Last updated on: February 3, 2024, 01:09h.

Ken Griffin, Citadel’s founder and co-chief investment officer, believes Florida is already on the right track, and more casinos could derail the state’s impressive economic trajectory.

Ken Griffin
Citadel founder Ken Griffin. He opposes casino expansion in Florida. (Image: Getty Images)

In a new op-ed for the Miami Herald, Griffin, whose hedge fund is one of the world’s largest, called new casino gaming expansion legislation before the Florida legislature a “threat to our shared prosperity.”

There are approximately 20 gaming venues in the state, with Hard Rock-branded properties operated by the Seminole Tribe accounting for a plurality. Caesars Entertainment runs Harrah’s Pompano, and other casinos are strewn across South Florida.

As Griffin noted, in 2018, Florida voters overwhelmingly approved a ballot initiative stating casino gaming expansion in the state must be confirmed by voters, not politicians. Senate Bill 1054 and House Bill 1127 currently before those chambers amount to legislative gimmickry aimed at “sidestepping voters,” opined the billionaire.

Griffin’s Unique Perspective

Though not mentioned in his piece for the Herald, Griffin has an interesting perspective on the issue of some jurisdictions turning to casinos to generate jobs and bolster government coffers.
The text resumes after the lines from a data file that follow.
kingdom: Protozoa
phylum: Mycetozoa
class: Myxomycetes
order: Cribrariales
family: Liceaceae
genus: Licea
For decades, Citadel was based in Chicago. But in 2022, Griffin decided to move the hedge fund to Miami after one of his employees was held up at gunpoint on their way to get coffee in the Windy City. Illinois, including Chicago, has increasingly turned to casinos to shore up the state’s ailing finances and those of some cities. It’s a gambit Griffin doesn’t support.

Too often, local casinos earn a majority of their profits from residents with gambling problems. This leads to broken lives, shattered families and higher crime rates in the community,” he wrote in the Herald. “One can see the damage across numerous metrics. For example, nearby home values are reduced by the opening of casinos, according to the National Association of Realtors.”

Griffin is a longtime donor to Republican candidates, putting him at odds with policymakers in deep blue Illinois. Crime and quality of life appeared to be the motivations for moving Citadel to Florida. In the process, Illinois lost one of its biggest individual payers of income tax, along with a slew of highly compensated Citadel staffers who moved to Miami.

Florida Alluring for Casinos

As the third-largest — and one of the fastest-growing states — Florida is undoubtedly compelling to casino operators.  That’s particularly in those areas in which the companies could potentially establish new gaming venues without butting heads with the Seminoles.

Some gaming companies may be shrewd enough to consider other parts of Florida. But ongoing attempts are to bring a casino resort to the Miami area. For example, Fontainebleau Miami Beach owner Jeffrey Soffer has donated heavily to Florida Republicans, though it’s widely known the residents of Miami Beach don’t want a casino.

That’s where Griffin could flex his financial muscle. He’s worth an estimated $37.2 billion. It’s possible — though he didn’t mention anything to this effect — that he could pledge to support a 2028 White House bid by Gov. Ron DeSantis (R-FL). That’s if the governor opposes casino expansion in the state. Those are to-be-determined factors, but it’s clear Griffin doesn’t want new gaming venues in South Florida.

“Allowing casinos to harm thriving communities and undermine Florida families is like willingly dumping toxic waste into the Everglades,” he concluded in the Herald. “Casinos are a bad bet for South Florida. We need to defeat this reckless legislation, defend our personal rights as voters, and protect Florida’s future.”